Lviv clinical bulletin 2022, 3(39)-4(40): 21-25

Prostaglandin E2 in the Blood Serum of Patients with Gastroduodenal Erosive-Ulcerative Lesions with and without Comorbid Hypertension

Ye. Sklyarov1, A. Chetaykina1, M. Mbarki2, O. Kapustinsky1

1Danylo Halytsky Lviv National Medical University

2République Tunisienne Ministère de la Santé

Introduction. The combination of erosive-ulcerative lesions (EUI) of the gastroduodenal zone with hypertension (HT) is a common phenomenon and is a modern medicine’s pressing issue. Taking nonsteroidal anti-inflammatory drugs (NSAIDs), including by patients with HT, is accompanied by prostaglandin synthesis suppression due to cyclooxygenase inhibition and results in an arterial pressure increase. Moreover, it should be mentioned that patients with HT have a higher risk of gastroduodenal lesions.

The aim of the study. To explore the prostaglandin E2 content in the blood serum of patients with gastroduodenal erosive-ulcerative lesions without and with comorbid hypertension.

Materials and methods. The research involved 20 patients with gastroduodenal EUI without comorbid HT and 30 patients with gastroduodenal EUI suffering comorbid HT. All patients went through general clinical examinations, esophagogastroduodenofibroscopy (EGDFS), and stool tests to verify H.pylori infection, with prostaglandin E2 (PGE2) content in blood serum being determined.

Results. EGDFS showed that among patients with gastroduodenal EUI without comorbid HT, 25.00 % were diagnosed with gastric EUI; half of the cases (50.00 %) revealed duodenum lesions, and another 25.00 % – combined stomach and duodenum lesions. At the same time, patients with EUI combined with comorbid HT manifested more frequent (p ˂ 0.05) gastric localization of mucosal EUI (50.00 %); 16.67 % of patients had the duodenum lesions, while combined stomach and duodenum defects were observed in 33.33 %.

H. pylori infection was confirmed in 13 patients (65.00 %) with EUI without comorbid HT and in 22 examined individuals (73.33 %) with the gastroduodenal zone EUI and comorbid HT.

The endogenous PGE2 was significantly higher in patients who had only gastric mucosa and duodenum EUI without comorbid HT and amounted to 2135.79 ± 80.94 pg/ml (p ˂ 0.05), while patients with EUI and comorbid HT were tested a significantly lower PGE2 level in blood serum – 1513.55 ± 92.48 pg/ml.

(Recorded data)
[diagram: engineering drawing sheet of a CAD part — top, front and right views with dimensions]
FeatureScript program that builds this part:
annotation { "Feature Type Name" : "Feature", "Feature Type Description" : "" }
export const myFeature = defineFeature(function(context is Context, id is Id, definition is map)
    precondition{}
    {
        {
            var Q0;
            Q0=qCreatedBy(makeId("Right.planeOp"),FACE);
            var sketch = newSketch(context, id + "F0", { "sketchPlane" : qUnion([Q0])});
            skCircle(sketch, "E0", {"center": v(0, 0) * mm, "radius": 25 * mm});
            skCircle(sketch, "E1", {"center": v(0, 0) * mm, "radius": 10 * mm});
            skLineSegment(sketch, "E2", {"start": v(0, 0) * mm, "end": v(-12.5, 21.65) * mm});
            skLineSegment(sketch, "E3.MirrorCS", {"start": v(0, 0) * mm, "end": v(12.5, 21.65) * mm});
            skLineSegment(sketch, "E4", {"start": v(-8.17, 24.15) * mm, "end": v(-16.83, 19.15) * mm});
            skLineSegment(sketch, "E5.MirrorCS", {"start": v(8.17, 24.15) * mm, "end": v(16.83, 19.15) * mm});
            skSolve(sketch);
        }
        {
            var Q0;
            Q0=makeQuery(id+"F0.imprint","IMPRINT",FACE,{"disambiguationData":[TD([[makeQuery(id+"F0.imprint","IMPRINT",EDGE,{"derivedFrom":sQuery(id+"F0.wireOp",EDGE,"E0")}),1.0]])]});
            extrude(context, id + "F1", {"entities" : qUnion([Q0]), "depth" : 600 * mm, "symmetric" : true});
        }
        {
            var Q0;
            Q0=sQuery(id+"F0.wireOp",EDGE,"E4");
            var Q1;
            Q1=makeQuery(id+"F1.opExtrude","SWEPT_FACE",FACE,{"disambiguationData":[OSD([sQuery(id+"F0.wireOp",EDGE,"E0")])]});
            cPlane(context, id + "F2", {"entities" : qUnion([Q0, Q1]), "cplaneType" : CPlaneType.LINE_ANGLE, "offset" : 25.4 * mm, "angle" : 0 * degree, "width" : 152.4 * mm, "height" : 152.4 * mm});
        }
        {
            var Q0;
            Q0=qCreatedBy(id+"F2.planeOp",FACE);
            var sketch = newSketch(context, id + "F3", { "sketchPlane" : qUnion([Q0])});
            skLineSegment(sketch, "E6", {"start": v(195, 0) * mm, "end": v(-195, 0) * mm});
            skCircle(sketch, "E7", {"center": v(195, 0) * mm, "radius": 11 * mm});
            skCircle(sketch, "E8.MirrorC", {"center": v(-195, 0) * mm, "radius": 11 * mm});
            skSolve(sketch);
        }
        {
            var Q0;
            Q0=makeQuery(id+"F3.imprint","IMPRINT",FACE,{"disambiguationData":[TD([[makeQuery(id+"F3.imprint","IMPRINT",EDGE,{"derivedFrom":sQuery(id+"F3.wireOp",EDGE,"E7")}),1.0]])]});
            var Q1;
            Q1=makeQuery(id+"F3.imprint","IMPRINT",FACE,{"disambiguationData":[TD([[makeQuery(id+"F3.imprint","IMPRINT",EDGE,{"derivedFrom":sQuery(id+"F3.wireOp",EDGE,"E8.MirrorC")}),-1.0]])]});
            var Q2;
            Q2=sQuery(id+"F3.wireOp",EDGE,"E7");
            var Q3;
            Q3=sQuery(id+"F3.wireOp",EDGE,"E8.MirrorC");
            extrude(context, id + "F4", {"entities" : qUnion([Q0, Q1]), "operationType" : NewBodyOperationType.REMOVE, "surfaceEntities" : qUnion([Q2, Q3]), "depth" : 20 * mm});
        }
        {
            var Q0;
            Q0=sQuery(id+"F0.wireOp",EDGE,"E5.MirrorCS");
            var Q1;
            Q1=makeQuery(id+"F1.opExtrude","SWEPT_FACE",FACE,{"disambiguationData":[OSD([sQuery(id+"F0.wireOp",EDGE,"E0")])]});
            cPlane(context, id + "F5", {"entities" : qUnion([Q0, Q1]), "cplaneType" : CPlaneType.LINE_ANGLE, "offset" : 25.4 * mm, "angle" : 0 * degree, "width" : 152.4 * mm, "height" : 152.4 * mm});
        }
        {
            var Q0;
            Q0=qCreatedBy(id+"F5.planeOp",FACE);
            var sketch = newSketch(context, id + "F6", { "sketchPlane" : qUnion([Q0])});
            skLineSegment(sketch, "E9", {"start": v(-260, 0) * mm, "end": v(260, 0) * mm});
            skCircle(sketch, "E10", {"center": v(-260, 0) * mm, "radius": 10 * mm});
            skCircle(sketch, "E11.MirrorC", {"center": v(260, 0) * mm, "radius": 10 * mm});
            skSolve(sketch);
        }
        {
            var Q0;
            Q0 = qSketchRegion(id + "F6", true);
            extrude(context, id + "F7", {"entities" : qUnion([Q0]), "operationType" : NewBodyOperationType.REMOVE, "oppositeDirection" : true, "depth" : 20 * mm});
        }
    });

| Directions |
[A] In the prostaglandin E2 study, rewrite the passage starting at "Introduction. The combination" and ending at "of gastroduodenal lesions.", swapping "pressing issue" for "urgent problem".
[B] Condense the paragraph of the prostaglandin E2 study that begins "Materials and methods." into a bulleted list that keeps its main facts.

| Solutions to the problems |
[A]
Introduction. The combination of erosive-ulcerative lesions (EUI) of the gastroduodenal zone with hypertension (HT) is a common phenomenon and is a modern medicine’s urgent problem. Taking nonsteroidal anti-inflammatory drugs (NSAIDs), including by patients with HT, is accompanied by prostaglandin synthesis suppression due to cyclooxygenase inhibition and results in an arterial pressure increase. Moreover, it should be mentioned that patients with HT have a higher risk of gastroduodenal lesions.

[B]
- Participants: 20 patients with gastroduodenal erosive-ulcerative lesions without comorbid hypertension and 30 patients with these lesions and comorbid hypertension.
- Examinations for all patients: general clinical examinations, esophagogastroduodenofibroscopy (EGDFS), and stool tests to verify H. pylori infection.
- Laboratory measure: prostaglandin E2 (PGE2) content in blood serum.